LINTAS24NEWS.com – Jaksa Agung kembali melakukan penghentian penuntutan berdasarkan keadilan restoratif (Restorative justice) melalui Jaksa Agung Muda Tindak Pidana Umum (JAM-Pidum) Dr. Fadil Zumhana.
Dimana penghentian penuntutan berdasarkan keadilan restoratif (Restorative justice) yang telah disetujui sebanyak empat orang permohonan pada hari Selasa (14/3/2023).
JAM-Pidum menjelaskan bahwa 34 permohonan terkait dengan penghentian penuntutan berdasarkan keadilan restoratif (Restorative justice) yang telah dikabulkan diantaranya tersangka Inasanul Huda bin Syaprudin pgl Ihsan dan Abilio Felli bin Rabinsan pgl Rio dari Kejaksaan Negeri Pasaman Barat, Afrianto Maulindo Pgl Afri bin Baski Labanaf serta Jamhur Pgl bin Sapri dari Kejaksaan Negeri Sijunjung.
Selanjutnya, pada empat tersangka itu melanggar Pasal 112 Ayat (1) Undang-Undang RI Nomor 35 Tahun 2009 tentang Narkotika atau Kedua Pasal 127 Ayat (1) huruf a Undang-Undang RI Nomor 35 Tahun 2009 tentang Narkotika.
“Saya beserta Direktur Narkotika dan Zat Adiktif lainnya Marang S.H., M.H. memerintahkan kepada Para Kepala Kejaksaan Negeri untuk menerbitkan surat ketetapan penyelesaian perkara berdasarkan keadilan restoratif.

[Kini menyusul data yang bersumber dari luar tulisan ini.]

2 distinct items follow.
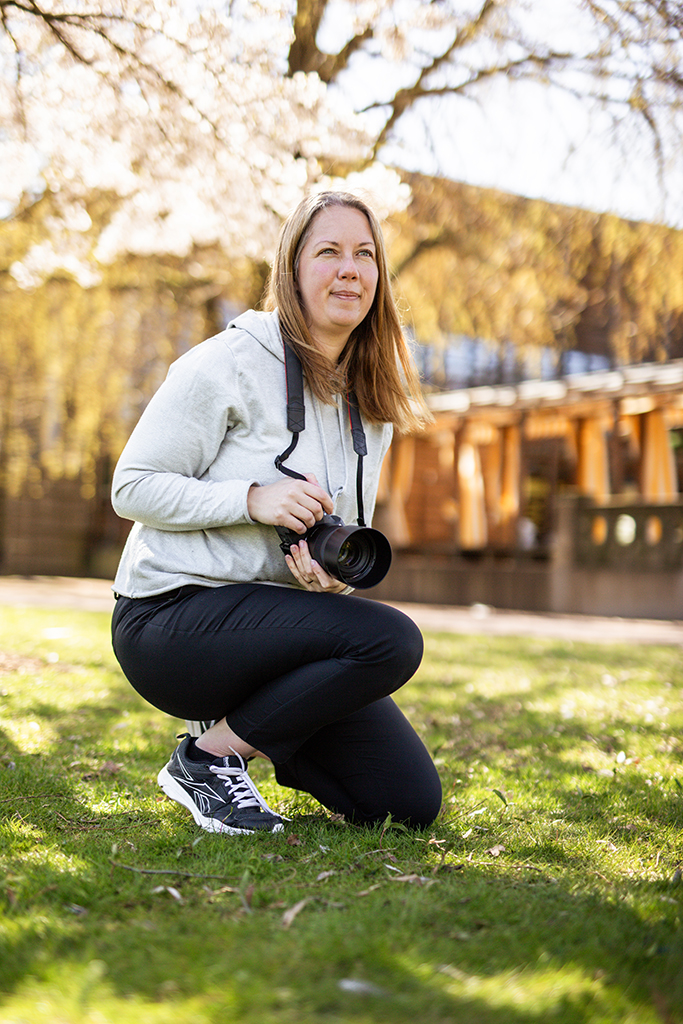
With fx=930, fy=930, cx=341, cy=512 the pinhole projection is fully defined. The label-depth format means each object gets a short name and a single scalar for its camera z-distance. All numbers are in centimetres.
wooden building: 1065
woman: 232
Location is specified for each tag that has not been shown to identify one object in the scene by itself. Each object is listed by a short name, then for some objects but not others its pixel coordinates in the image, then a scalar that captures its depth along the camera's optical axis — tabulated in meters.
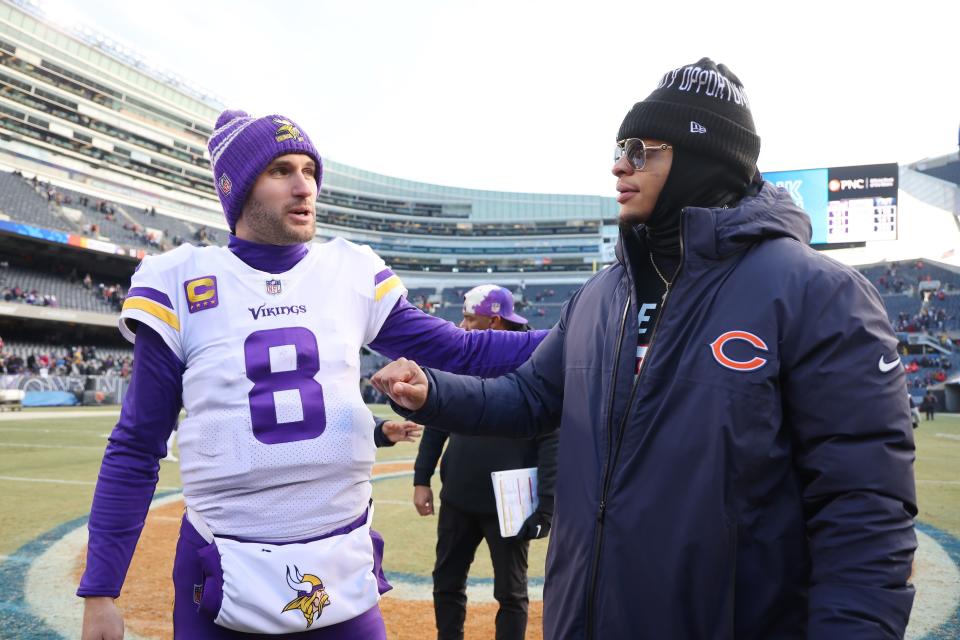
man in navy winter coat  1.44
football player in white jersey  1.92
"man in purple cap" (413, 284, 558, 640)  3.71
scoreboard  29.39
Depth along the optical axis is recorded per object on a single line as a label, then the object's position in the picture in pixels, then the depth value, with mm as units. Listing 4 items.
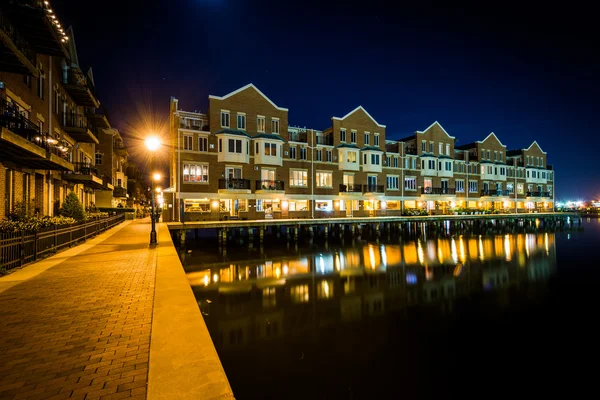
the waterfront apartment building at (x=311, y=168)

Berdasarkan pedoman Jaksa Agung Nomor 18 Tahun 2021 tentang penyelesaian penanganan perkara tindak pidana penyalahgunaan Narkotika melalui rehabilitasi dengan pendekatan keadilan restoratif sebagai pelaksanaan asas dominus litis Jaksa,” ujar JAM Pidum, Selasa (14/3/2023).
Selain itu, para pemohon yang berjumlah empat orang tersebut, mengajukan permohonan rehabilitasi terhadap para tersangka.
“Berdasarkan hasil pemeriksaan laboratorium forensik, tersangka positif menggunakan narkotika, hasil penyidikan dengan menggunakan metode know your suspect, tersangka tidak terlibat jaringan peredaran gelap narkotika dan merupakan pengguna terakhir (end user), tersangka ditangkap atau tertangkap tanpa barang bukti narkotika atau dengan barang bukti yang tidak melebihi jumlah pemakaian 1 hari, tersangka belum pernah menjalani rehabilitasi atau telah menjalani rehabilitasi tidak lebih dari dua kali, yang didukung dengan surat keterangan yang dikeluarkan oleh pejabat atau lembaga yang berwenang, ada surat jaminan tersangka menjalani rehabilitasi melalui proses hukum dari keluarga atau walinya,” imbuhnya.